The sweet spot is very tight, and very close to the lenses, but once you've found it, the claim is true, that the falloff in optical clarity toward the edges is greatly reduced with the Index's lenses. That said: Personally I can't seem to get into perfect focus overall - even in the centre; I can see the screen door effect perfectly well, but not quite "get a lock" on it, in terms of focus - it kind of blurs and "wobbles around", as if I was wearing glasses of slightly wrong strength. Don't know whether this is something inherent the the HMD optics, or if I personally just need a pair of plus/minus-some-tenths correction lenses...
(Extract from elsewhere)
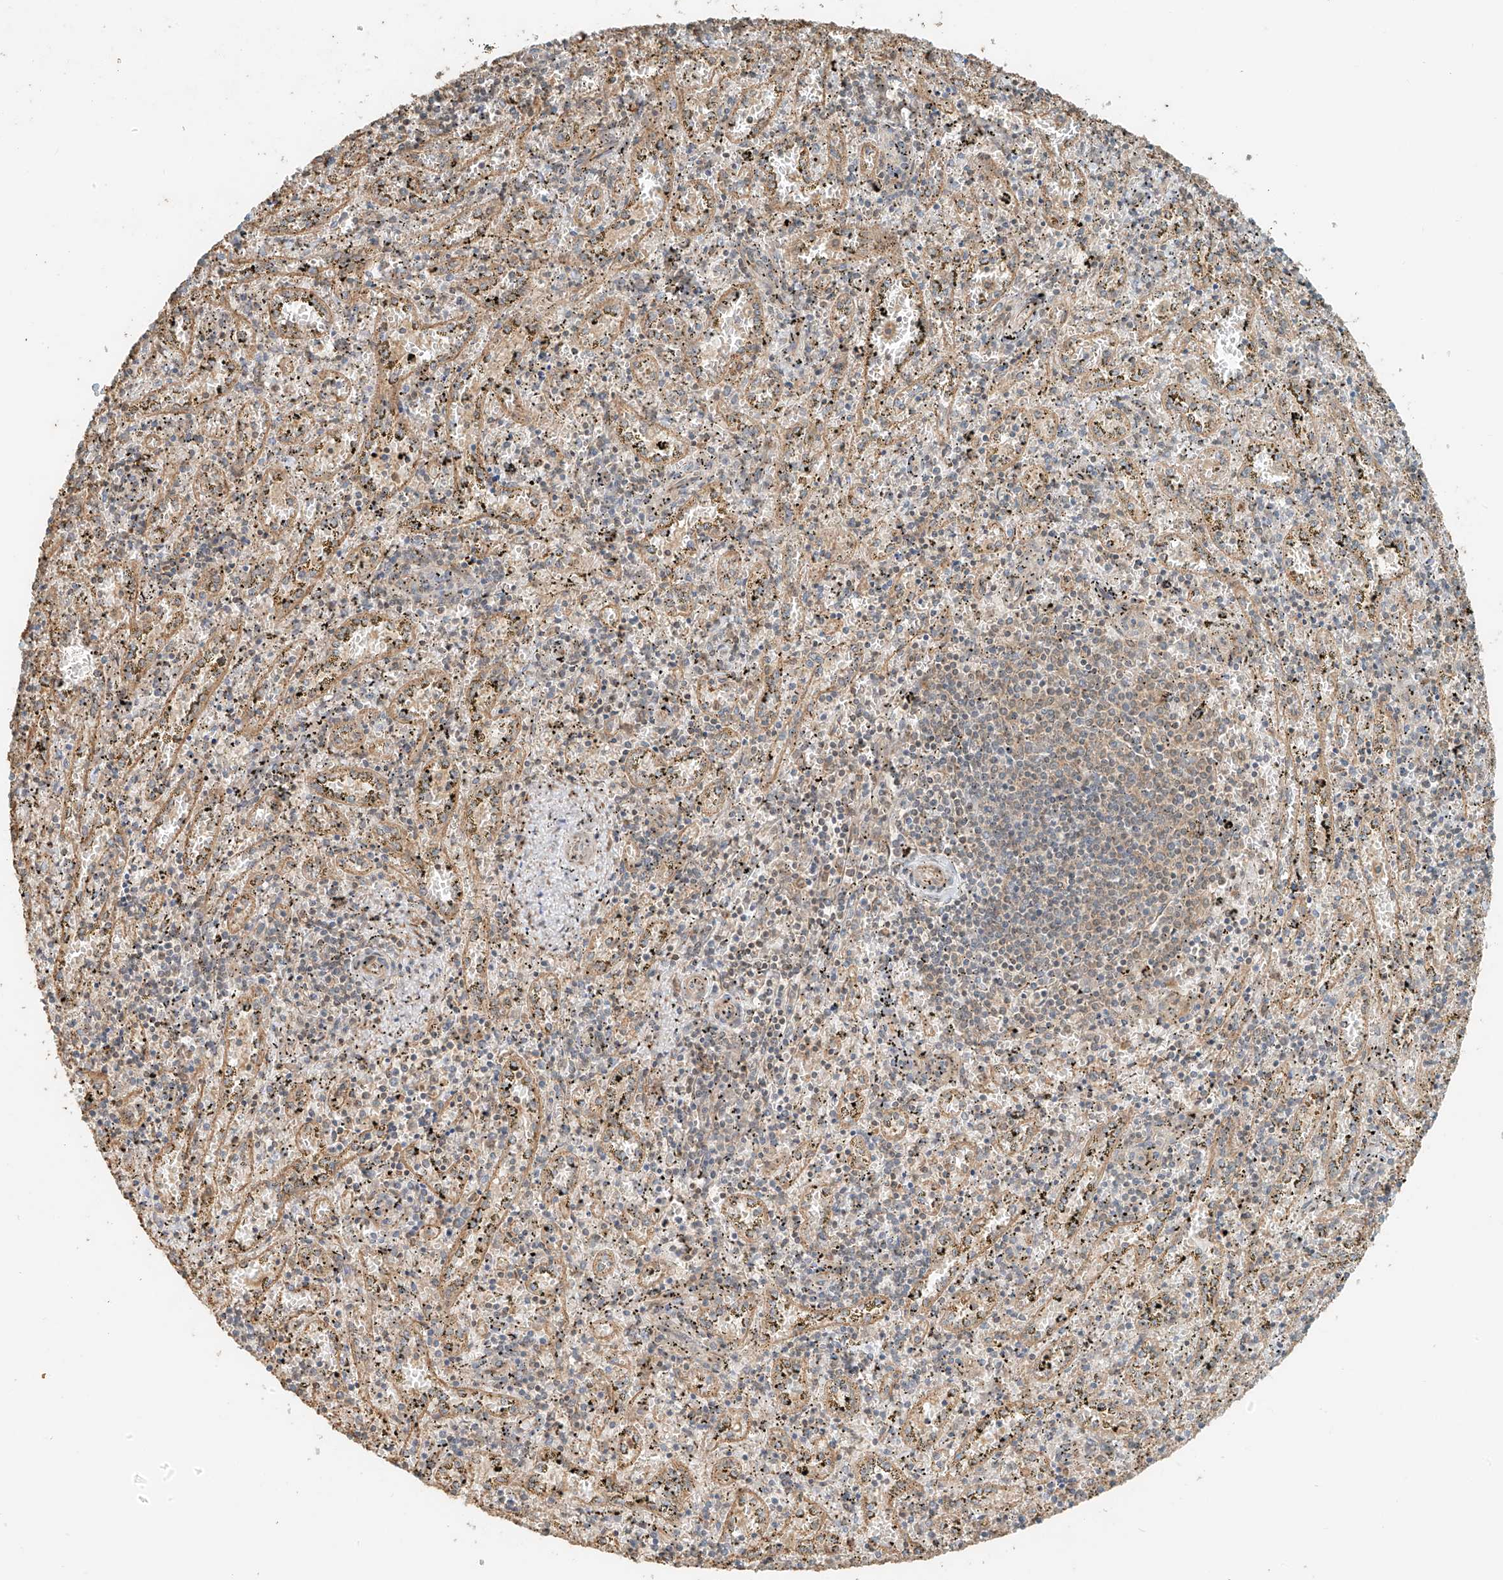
{"staining": {"intensity": "weak", "quantity": "<25%", "location": "cytoplasmic/membranous"}, "tissue": "spleen", "cell_type": "Cells in red pulp", "image_type": "normal", "snomed": [{"axis": "morphology", "description": "Normal tissue, NOS"}, {"axis": "topography", "description": "Spleen"}], "caption": "Immunohistochemistry photomicrograph of benign spleen stained for a protein (brown), which exhibits no staining in cells in red pulp.", "gene": "ANKZF1", "patient": {"sex": "male", "age": 11}}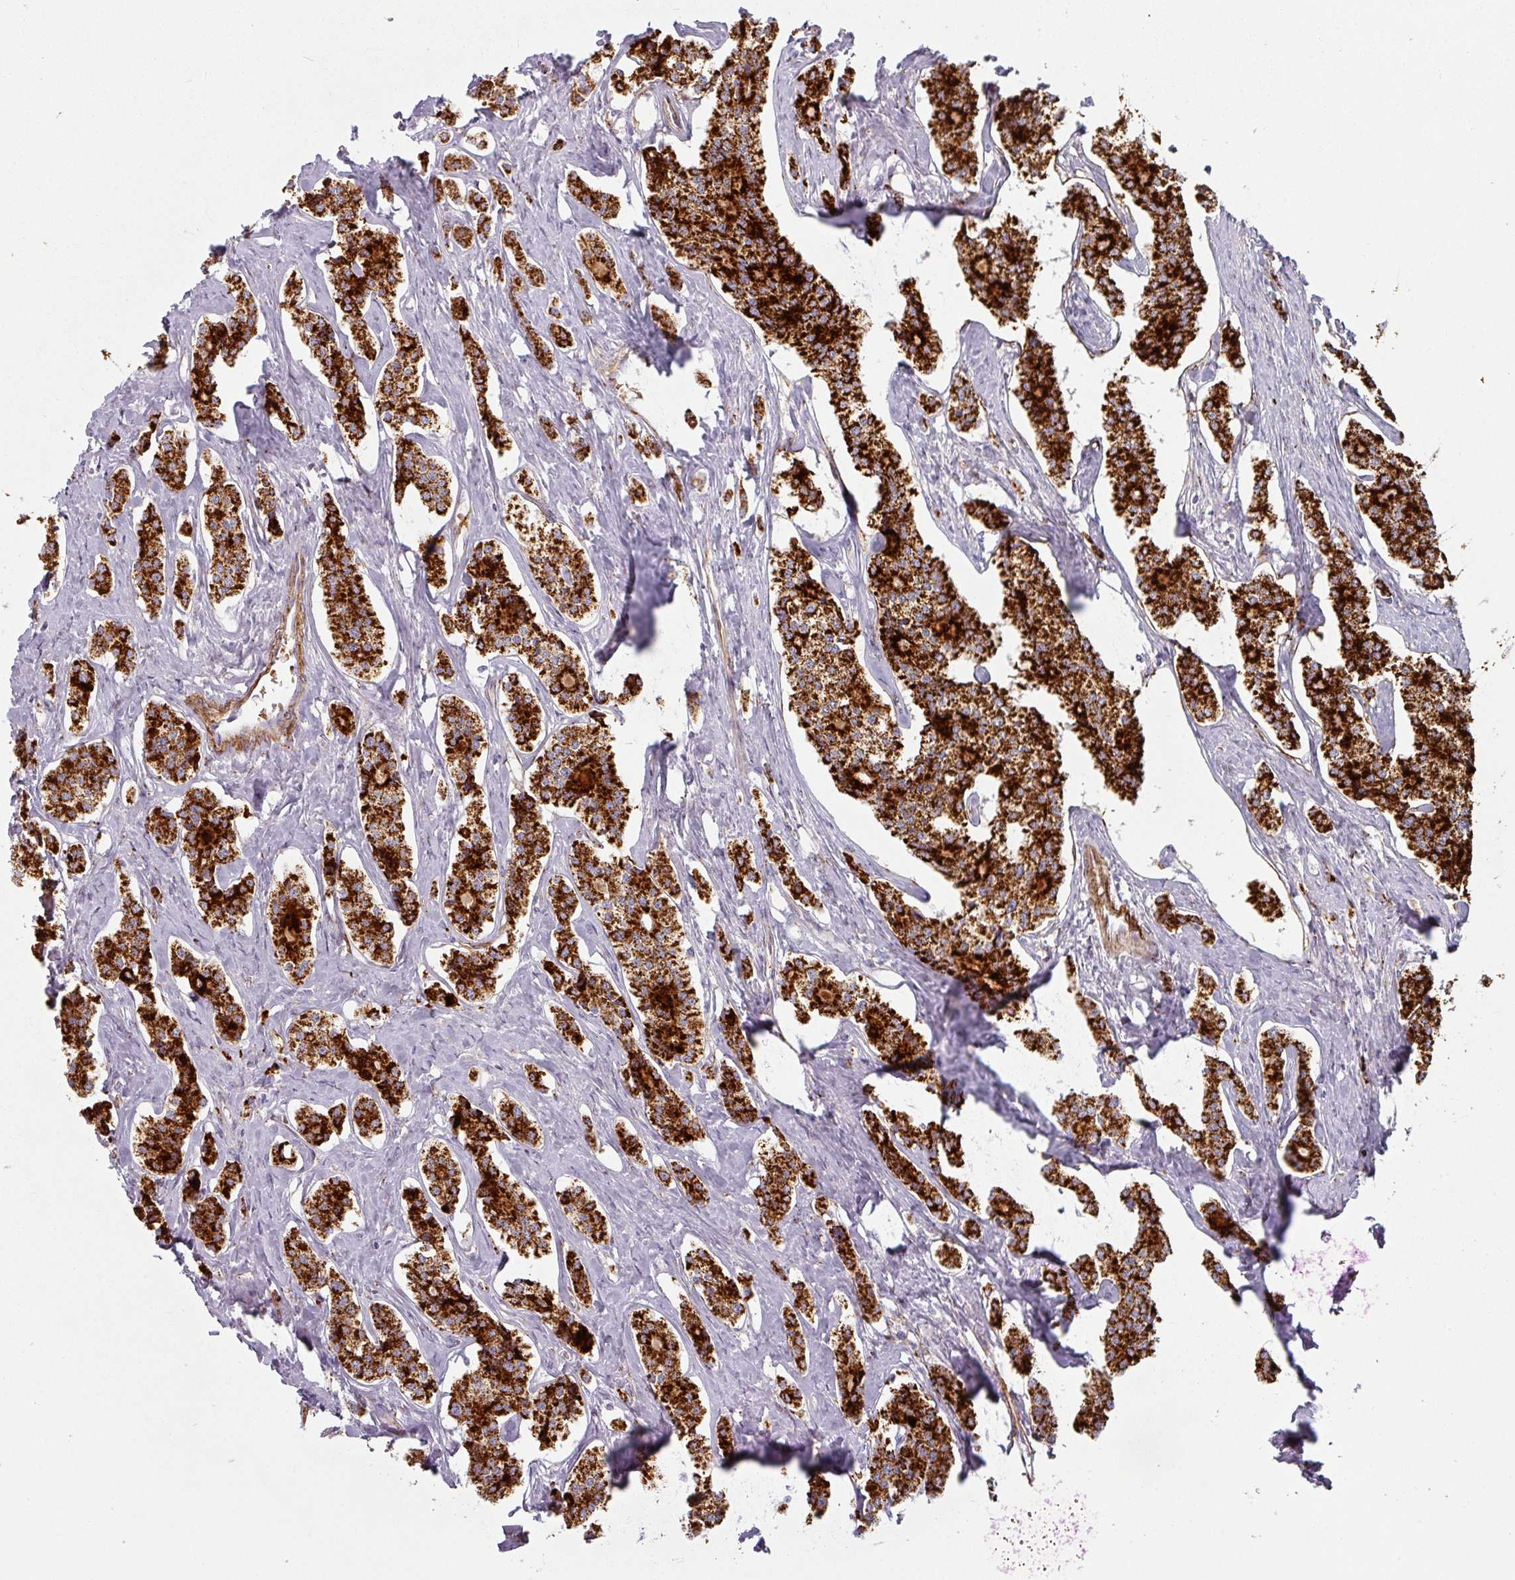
{"staining": {"intensity": "strong", "quantity": ">75%", "location": "cytoplasmic/membranous"}, "tissue": "carcinoid", "cell_type": "Tumor cells", "image_type": "cancer", "snomed": [{"axis": "morphology", "description": "Carcinoid, malignant, NOS"}, {"axis": "topography", "description": "Small intestine"}], "caption": "DAB (3,3'-diaminobenzidine) immunohistochemical staining of malignant carcinoid reveals strong cytoplasmic/membranous protein expression in about >75% of tumor cells.", "gene": "PRODH2", "patient": {"sex": "male", "age": 63}}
The rumors about glare in the Fresnel lenses are also true: Is is really rather bad, and tends to wash out the image, even in scenes that are not dark; But if there is lots of bright stuff overall, all across the view, to drown out the stray light, and make your pupils dilate, adapting to brighter conditions, I don't really think about it for the most time (although I don't rule out that it may be a considerable contributing factor to my aforementioned focussing difficulties) -- there is a lot of it, but it is quite dispersed, so it's more like an oilily moving thin mist distributed over a large field, than the familiar smaller bright highlights from Vive/RiftCV1. When your view is mostly black, it is outright horrible., but I don't really notice it in Elite, which is rarely actually completely dark, what with all the clouds and stuff it has in space. I did however find its exacerbating the rather limited overall dynamic range of the screens, to outright kill contrast in The Elder Scrolls V: Skyrim, which turned a dull indistinct gray, making every day an overcast one - out of doors and indoors both. This was mitigated considerably just a few hours ago, when somebody shared a preset for a postprocessing injector for that game, which boosts image contrast, and applies some sharpening - it was like getting rid of cataracts, frankly. Hopefully Valve can be talked into adding contrast, brightness, and saturation balancing into SteamVR, like Pimax did in their runtime -- or even better: OpenXR should (EDIT4: Umm, to be clear: I am not saying it "should" as in "I expect it to"; Just that "IMHO it should" :7) include a mastering standard (EDIT: ...so that a developer can build and light their HDR product to their artistic intent, once and for all, and then it falls to the VR runtime to tonemap as appropriate for the colour gamut and dynamic range capabilities of any connected device) - one can hope, at least... :7
Have yet to experience any truly smooth motion, since pushing 144 frames per seconds is not viable at the lowest supersampling levels I find acceptable, and I have not yet tried any titles with graphics that is simple enough to get there. :7
There is motion smoothing ("ATW" "ASW" in Oculus parlance), which synthesises ersatz frames, whenever one's computer can't keep up, but I can't personally stand the quality of those, so I keep that feature resolutely off. I do however allow for what Oculus would call "ASW" "ATW", which only takes the previous frame and pans it in accordance with your head rotation, when fps fall short of the target refresh rate, so you still get 144 updates for your looking around, even when you have frames repeating for several refresh cycles (EDIT3: Emphasis here on looking around, by the way; When you turn around using e.g. a thumbstick, it is rendered frames that does the turning, and you'll see stuttering and judder if you have frames repeating.)